By opening a business in Brazil using an investment visa many foreigner entrepreneurs are able to establish a means of income and the ability to live in Brazil legally. It is noticeable that a lot of new bar owners are also foreigners.
There is also a high demand for English speaking skilled workers especially in the IT, finance, education and oil and gas industries. Only 5% of the Brazilian population speak English and the country realises that if it is to compete on an international basis with the other BRIC countries such as China and India this figure needs to increase substantially. Not having a good command of English affects access to knowledge and to foreign markets, according to Antony Mueller, a professor of economics at the Federal University of Sergipe in Brazil.
Quote from Gringos.com : “I am living in Rio de Janeiro, Brazil for just over two years now, married to the woman of my dreams for two year’s this up coming Aug. I have been in a ” permanent resident status ” for nearly two years as well… im wondering why it is taking so long for my status to be approved?”
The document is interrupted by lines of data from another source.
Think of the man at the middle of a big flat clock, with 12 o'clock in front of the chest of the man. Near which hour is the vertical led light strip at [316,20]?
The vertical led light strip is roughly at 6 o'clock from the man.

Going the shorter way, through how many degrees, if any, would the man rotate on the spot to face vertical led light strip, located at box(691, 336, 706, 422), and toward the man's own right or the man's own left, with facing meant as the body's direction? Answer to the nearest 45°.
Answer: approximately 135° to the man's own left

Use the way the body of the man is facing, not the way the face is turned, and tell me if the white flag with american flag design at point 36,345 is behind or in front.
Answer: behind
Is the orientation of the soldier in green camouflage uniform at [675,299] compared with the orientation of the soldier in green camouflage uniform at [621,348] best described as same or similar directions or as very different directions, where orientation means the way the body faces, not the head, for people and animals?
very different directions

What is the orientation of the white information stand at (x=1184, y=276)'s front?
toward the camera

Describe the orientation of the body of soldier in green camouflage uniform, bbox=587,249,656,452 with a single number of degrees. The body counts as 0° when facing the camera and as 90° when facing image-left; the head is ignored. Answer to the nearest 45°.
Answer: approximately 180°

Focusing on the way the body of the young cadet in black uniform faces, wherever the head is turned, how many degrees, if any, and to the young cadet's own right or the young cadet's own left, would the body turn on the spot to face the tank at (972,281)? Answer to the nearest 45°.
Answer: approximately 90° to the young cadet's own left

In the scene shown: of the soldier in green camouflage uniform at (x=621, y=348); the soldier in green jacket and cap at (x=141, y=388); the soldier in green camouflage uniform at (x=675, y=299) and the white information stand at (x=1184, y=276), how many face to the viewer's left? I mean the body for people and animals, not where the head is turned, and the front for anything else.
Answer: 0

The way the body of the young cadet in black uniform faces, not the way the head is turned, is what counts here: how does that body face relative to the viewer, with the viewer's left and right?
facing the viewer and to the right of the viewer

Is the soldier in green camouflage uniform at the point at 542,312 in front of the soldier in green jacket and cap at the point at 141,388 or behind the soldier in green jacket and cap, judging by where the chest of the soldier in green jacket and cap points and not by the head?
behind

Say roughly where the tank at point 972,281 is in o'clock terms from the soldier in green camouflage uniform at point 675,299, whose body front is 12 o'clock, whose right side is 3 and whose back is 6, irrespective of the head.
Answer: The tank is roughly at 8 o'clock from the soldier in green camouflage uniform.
Research by the British Council shows that English speakers can expect to earn between 20 and 50% more. Figures also show that a growing number of Brazilian expats are returning home with the 2010 census confirming that from 2005 to 2010, 174,000 Brazilians returned to their home country, nearly twice as many as between 1995 and 2000. They are attracted back by economic growth, job stability and the fact that there are now fewer opportunities in both the United States and Europe.
A recent report by O Globo says that the number of requests for a Cadastro de Pessoas Físicas (CPF) by foreigners after they have obtained legal residence in the country has increased 10% since 2011. Official figures from the Registro Nacional de Estrangeiros (RNE), based on data issued by the Department of Foreign Affairs, shows that the number of legal foreign residents has boomed in the last decade – the number of foreign residents in Brazil increased from 22,418 in 2002 to 1,466,584 in 2011.
One reason could be that the law has been relaxed to allow so called illegal immigrants to be given permanent residency after a new law, known as the Amnesty Law, was introduced in 2009. This change is likely to have benefitted immigrants from neighbouring countries and so far over 43,000 have taken the opportunity to take up residency in Brazil. These include 17,000 from Bolivia, 4,600 from Peru and 4,100 from Paraguay. Other nations with high numbers include 5,500 from China and 1,100 from Korea with around 2,400 Europeans also coming into the system.